News Focus
News Focus
icon url

liketotravel

02/09/09 10:42 PM

#1645 RE: thermo32 #1635

If those assays were really showing .5-7.7 oz per ton of actual soil you would have the worlds richest gold mine and they would have put that in the PR they released. Since they didn't give the "oz of gold per ton of un-concentrated soil" in the PR I suspect it's not that good. The way I read it, the material the samples were taken from was the material from the sluicing machines. They stated earlier that "Two iterations of gravity concentrations resulted in black-sand concentrates with visible gold." Todays PR says; "Five" separates derived from two placer sample concentrates resulted in the confirmation of Gold on the property.

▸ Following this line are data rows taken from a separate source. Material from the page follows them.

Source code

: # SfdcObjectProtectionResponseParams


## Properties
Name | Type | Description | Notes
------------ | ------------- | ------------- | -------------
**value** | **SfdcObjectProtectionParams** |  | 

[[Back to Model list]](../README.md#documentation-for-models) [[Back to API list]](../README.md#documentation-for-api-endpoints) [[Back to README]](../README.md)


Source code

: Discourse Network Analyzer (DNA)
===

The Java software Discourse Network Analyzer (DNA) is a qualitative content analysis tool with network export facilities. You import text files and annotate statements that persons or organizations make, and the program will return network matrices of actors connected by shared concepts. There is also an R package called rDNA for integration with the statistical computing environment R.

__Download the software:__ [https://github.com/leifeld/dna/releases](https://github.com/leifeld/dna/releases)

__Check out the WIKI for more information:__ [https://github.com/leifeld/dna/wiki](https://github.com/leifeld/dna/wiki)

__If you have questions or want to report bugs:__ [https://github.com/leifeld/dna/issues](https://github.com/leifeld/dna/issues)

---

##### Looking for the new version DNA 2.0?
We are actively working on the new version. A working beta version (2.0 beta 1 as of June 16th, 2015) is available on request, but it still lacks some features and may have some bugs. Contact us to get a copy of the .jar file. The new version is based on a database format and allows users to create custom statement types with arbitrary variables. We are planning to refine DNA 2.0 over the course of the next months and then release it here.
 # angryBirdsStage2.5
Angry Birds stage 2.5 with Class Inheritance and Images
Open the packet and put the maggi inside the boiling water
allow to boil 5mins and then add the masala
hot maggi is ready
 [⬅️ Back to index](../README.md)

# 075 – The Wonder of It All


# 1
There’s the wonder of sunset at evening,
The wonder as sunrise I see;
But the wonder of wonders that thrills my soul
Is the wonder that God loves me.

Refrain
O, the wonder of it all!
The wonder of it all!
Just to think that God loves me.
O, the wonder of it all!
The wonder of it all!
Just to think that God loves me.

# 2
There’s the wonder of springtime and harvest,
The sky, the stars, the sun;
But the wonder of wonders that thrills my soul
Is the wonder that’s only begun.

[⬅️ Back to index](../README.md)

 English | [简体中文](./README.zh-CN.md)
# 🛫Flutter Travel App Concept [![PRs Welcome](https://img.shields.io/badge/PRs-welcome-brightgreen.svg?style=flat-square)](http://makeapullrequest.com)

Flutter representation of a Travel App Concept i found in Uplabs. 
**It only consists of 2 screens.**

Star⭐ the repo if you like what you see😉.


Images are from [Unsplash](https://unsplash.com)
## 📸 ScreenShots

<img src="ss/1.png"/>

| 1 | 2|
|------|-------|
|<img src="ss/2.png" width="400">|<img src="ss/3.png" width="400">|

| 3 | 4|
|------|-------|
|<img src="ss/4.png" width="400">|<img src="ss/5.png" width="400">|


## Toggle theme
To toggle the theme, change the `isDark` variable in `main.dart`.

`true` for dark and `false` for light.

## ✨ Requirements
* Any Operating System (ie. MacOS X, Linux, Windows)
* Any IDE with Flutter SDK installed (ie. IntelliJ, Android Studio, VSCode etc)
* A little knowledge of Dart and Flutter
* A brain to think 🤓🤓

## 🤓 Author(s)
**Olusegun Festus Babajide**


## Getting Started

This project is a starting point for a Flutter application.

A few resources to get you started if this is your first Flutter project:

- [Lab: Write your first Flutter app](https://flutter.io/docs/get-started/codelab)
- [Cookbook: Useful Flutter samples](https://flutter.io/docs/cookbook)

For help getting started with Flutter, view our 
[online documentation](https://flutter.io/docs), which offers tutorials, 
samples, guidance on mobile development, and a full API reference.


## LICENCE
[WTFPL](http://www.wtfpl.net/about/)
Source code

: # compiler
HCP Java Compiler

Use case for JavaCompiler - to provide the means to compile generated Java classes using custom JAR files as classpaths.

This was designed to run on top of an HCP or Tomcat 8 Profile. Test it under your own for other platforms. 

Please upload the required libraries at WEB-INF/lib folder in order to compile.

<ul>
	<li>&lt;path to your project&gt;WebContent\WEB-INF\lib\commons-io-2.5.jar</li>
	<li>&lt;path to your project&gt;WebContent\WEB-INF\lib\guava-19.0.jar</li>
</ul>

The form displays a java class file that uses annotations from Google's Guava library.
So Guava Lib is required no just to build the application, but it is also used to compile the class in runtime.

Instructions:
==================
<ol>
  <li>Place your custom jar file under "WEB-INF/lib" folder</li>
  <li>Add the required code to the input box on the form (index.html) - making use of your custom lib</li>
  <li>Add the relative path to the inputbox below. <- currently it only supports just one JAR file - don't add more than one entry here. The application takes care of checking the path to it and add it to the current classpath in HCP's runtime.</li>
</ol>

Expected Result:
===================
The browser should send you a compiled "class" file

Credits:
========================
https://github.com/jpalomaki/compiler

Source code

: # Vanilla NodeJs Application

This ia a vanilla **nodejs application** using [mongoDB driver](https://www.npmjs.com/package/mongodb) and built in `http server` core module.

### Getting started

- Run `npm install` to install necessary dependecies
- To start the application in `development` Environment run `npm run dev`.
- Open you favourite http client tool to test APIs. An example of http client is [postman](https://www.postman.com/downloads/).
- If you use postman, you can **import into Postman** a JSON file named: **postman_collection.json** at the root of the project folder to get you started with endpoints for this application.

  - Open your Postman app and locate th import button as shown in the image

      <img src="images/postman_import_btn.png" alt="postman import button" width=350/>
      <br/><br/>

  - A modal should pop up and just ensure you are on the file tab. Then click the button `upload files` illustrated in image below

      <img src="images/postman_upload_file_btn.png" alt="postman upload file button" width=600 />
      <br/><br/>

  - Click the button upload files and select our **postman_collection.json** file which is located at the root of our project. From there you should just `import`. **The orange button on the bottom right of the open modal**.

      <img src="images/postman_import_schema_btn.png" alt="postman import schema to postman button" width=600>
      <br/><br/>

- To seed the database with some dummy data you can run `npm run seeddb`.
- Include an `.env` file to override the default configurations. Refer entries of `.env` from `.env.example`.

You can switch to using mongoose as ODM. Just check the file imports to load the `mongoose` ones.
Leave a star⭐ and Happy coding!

They went on to say: "UC Hub management has decided to now move to a second phase which will include bulk ore to better determine the economics of their 60-acre Wickenberg placer prospect. The Company can now say with confidence that the sixty-acre cube of precious metals will now warrant the next step of estimations including volume and values of the confirmed gold."

So the results are probably per ton of concentrate. Now they don't say how much concentrate they got from those "tons" of soil, so only they know the true findings which for some "strange" reason they didn't PR, just that further testing is "warranted".
By the way, they now say 60 acres. TSHL only had 25.
icon url

overachiever

02/10/09 8:46 PM

#1668 RE: thermo32 #1635

Total scamola. Those samples had to be salted. No mine has ever had over 2 ounces per ton in the history of North America and Wickenberg was abandoned in the 80s because it was not commercially viable.